第6話 初めての討伐
道中に開催された簿記レクチャーを終えた俺は、テキストを読みながら再び目的地へと歩きだした。もうかれこれ1時間は経っている。マキのやつ、もうそろそろ着くって言っときながら全然着かないのだが。
「あっ! あそこ!」
マキが突然声を発したかと思うと、どこか遠くへ向けて指をさしている。
「どうやらターゲットのお出ましだな。ほら、準備しろ!」
「うおっ!?」
突然アーベルトさんが背中を強く叩いたため、思わず情けない声を上げてしまった。マキの指さした方向を見ると、あの時と同じ緑色の肌をしたゴブリンが、十数匹の群れをなしていた。
(いよいよこの時が来たか……)
またゴブリンを目にすると思わなかったが、リベンジマッチには最適だ。ついさっきまでの穏やかな雰囲気とは裏腹に、一気に緊張が走る。
「剣はさっき俺が渡したのを使いな。気ぃ引き締めろよ! ……いくぞ!」
「よしっ……ってちょっと待ってください!」
「ん? なんだよ? どうかしたか?」
諸刃の銀色の大剣を両手に構え、戦闘態勢に入ろうとしてるアーベルトさんが、拍子抜けした顔でこちらを見た。

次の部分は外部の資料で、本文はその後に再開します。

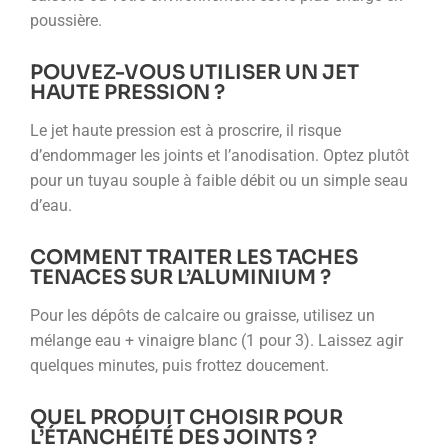
poussière.
POUVEZ-VOUS UTILISER UN JET
HAUTE PRESSION ?
Le jet haute pression est à proscrire, il risque
d’endommager les joints et l’anodisation. Optez plutôt
pour un tuyau souple à faible débit ou un simple seau
d’eau.
COMMENT TRAITER LES TACHES
TENACES SUR L’ALUMINIUM ?
Pour les dépôts de calcaire ou graisse, utilisez un
mélange eau + vinaigre blanc (1 pour 3). Laissez agir
quelques minutes, puis frottez doucement.
QUEL PRODUIT CHOISIR POUR
L’ÉTANCHÉITÉ DES JOINTS ?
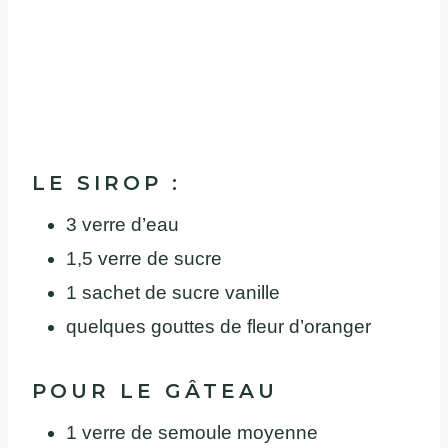
LE SIROP :
3 verre d’eau
1,5 verre de sucre
1 sachet de sucre vanille
quelques gouttes de fleur d’oranger
POUR LE GÂTEAU
1 verre de semoule moyenne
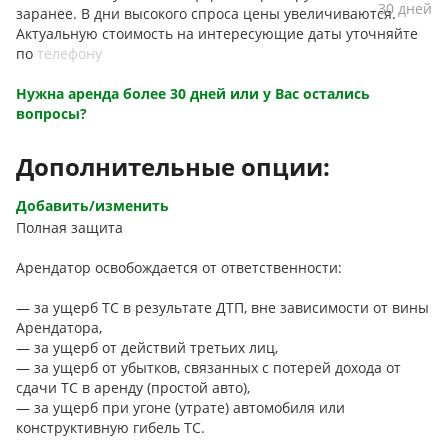
30 дней
заранее. В дни высокого спроса цены увеличиваются.
Актуальную стоимость на интересующие даты уточняйте
по
телефону
Нужна аренда более 30 дней или у Вас остались
вопросы?
Дополнительные опции:
Добавить/изменить
Полная защита
Арендатор освобождается от ответственности:
— за ущерб ТС в результате ДТП, вне зависимости от вины
Арендатора,
— за ущерб от действий третьих лиц,
— за ущерб от убытков, связанных с потерей дохода от
сдачи ТС в аренду (простой авто),
— за ущерб при угоне (утрате) автомобиля или
конструктивную гибель ТС.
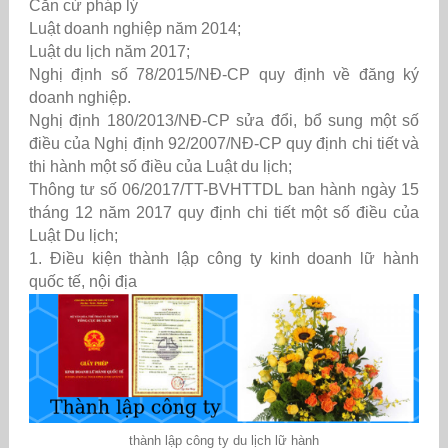
Căn cứ pháp lý
Luật doanh nghiệp năm 2014;
Luật du lịch năm 2017;
Nghị định số 78/2015/NĐ-CP
quy định về đăng ký
doanh nghiệp.
Nghị định 180/2013/NĐ-CP sửa đổi, bổ sung một số
điều của Nghị định 92/2007/NĐ-CP quy định chi tiết và
thi hành một số điều của Luật du lịch;
Thông tư số 06/2017/TT-BVHTTDL ban hành ngày 15
tháng 12 năm 2017 quy định chi tiết một số điều của
Luật Du lịch;
1. Điều kiện thành lập công ty kinh doanh lữ hành
quốc tế, nội địa
thành lập công ty du lịch lữ hành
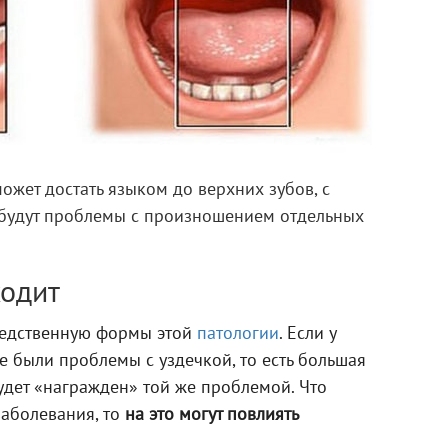
может достать языком до верхних зубов, с
 будут проблемы с произношением отдельных
ходит
ледственную формы этой
патологии
. Если у
 были проблемы с уздечкой, то есть большая
будет «награжден» той же проблемой. Что
аболевания, то
на это могут повлиять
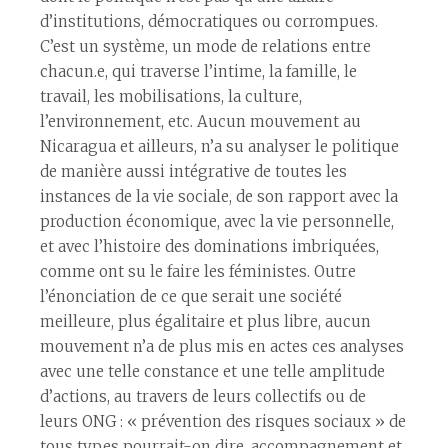
d’institutions, démocratiques ou corrompues.
C’est un système, un mode de relations entre
chacun.e, qui traverse l’intime, la famille, le
travail, les mobilisations, la culture,
l’environnement, etc. Aucun mouvement au
Nicaragua et ailleurs, n’a su analyser le politique
de manière aussi intégrative de toutes les
instances de la vie sociale, de son rapport avec la
production économique, avec la vie personnelle,
et avec l’histoire des dominations imbriquées,
comme ont su le faire les féministes. Outre
l’énonciation de ce que serait une société
meilleure, plus égalitaire et plus libre, aucun
mouvement n’a de plus mis en actes ces analyses
avec une telle constance et une telle amplitude
d’actions, au travers de leurs collectifs ou de
leurs ONG : « prévention des risques sociaux » de
tous types pourrait-on dire, accompagnement et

「俺まだ何も教わってないんですけど……どうやって戦えばいいんですか?」
「あら? まだ何もって……さっき散々教えてあげたじゃない?」
「それは簿記の話だろ! 俺が言いたいのはあれだよ、マキがあいつら斬った時に使った魔法みたいなやつ!」
「だからさっき教えたとおりにすればいいのよ。ほら、剣を構えなさい」
「は? ……こうか?」
意味はよく分からなかったが、とりあえずマキの言う通り、アーベルトさんに渡された大剣を両手で前に構える。
「アーベルトさん。今回のシワケ、ギルドの人からなんて言われてるの?」
「はいマキーナさん。どうやら法人設立の際に、現金を資本金として入金したものですね」
「そう、良かったわ。ケイトのデビュー戦にぴったりの難易度ね」
アーベルトさんとマキの言っていることが、よく理解できなかった。
「ケイト。今アーベルトさんが話した取引の仕訳、分かるかしら?」
「あっ、ああ……。えっと、現金が入金されたわけだから……。借方に資産の増加で現金、貸方は……資本金か?」
「そうね。資本金っていうのは投資家から出資されたお金のことよ。借入金みたいに返済する義務はないから、純資産として計上されるわ。そしたら、今ケイトが話した仕訳をイメージして、それを剣に念じてみなさい」
「剣に仕訳を念じるって……なんだよそれ!?」
「いいから早く! もうそこまで来てるわよ!」
正面を向いてみると、さっきの群れの中から、一匹のゴブリンが俺の方に向かってきているのが見えた。
(くそっ! ……やるしかねぇ!)
俺は両手の大剣に注ぎ込むよう、仕訳を脳内に強くイメージした。
(イメージするんだ!)
すると突然、持っていた大剣が赤く輝き始めた。
「うおぉぉぉぉ!?!?」
あまりの眩しさに思わず目を細めてしまう。よく見てみると、刀身に何かが文字のようなものが浮かんでいた。
―――――――――――――――――――――――――――――――――――――
現金 50,000 / 資本金 50,000
―――――――――――――――――――――――――――――――――――――
(やっぱダサいなこれ)
でも文句を言ってる暇なんてない。
「くらえぇぇぇぇ!!!」
俺は大剣を振り上げ、迫りくるゴブリンを一気に斬りつけた。
「シホンキンンンンンンンンンン!!!!!!!!!!!!」
刀身がゴブリンの肉を切り裂くのが腕に伝わる。真っ二つに切り裂かれたゴブリンは、奇声を上げて塵のように消滅した。ってか今気づいたけど、お前らの鳴き声って勘定科目だったのかよ。
「よっ……よっしゃあ! 倒したぞ!」
「やったな坊主! でもまだ油断はできないぞ?」
「えっ……うわぁ! ゴブリンたちがこっちに向かってきてやがる!?」
「二人共! こんな奴ら、とっとと倒して早く帰るわよ!」
結局俺は休む暇なく、マキとアーベルトさんと共にゴブリンの群れに向かって突撃していった。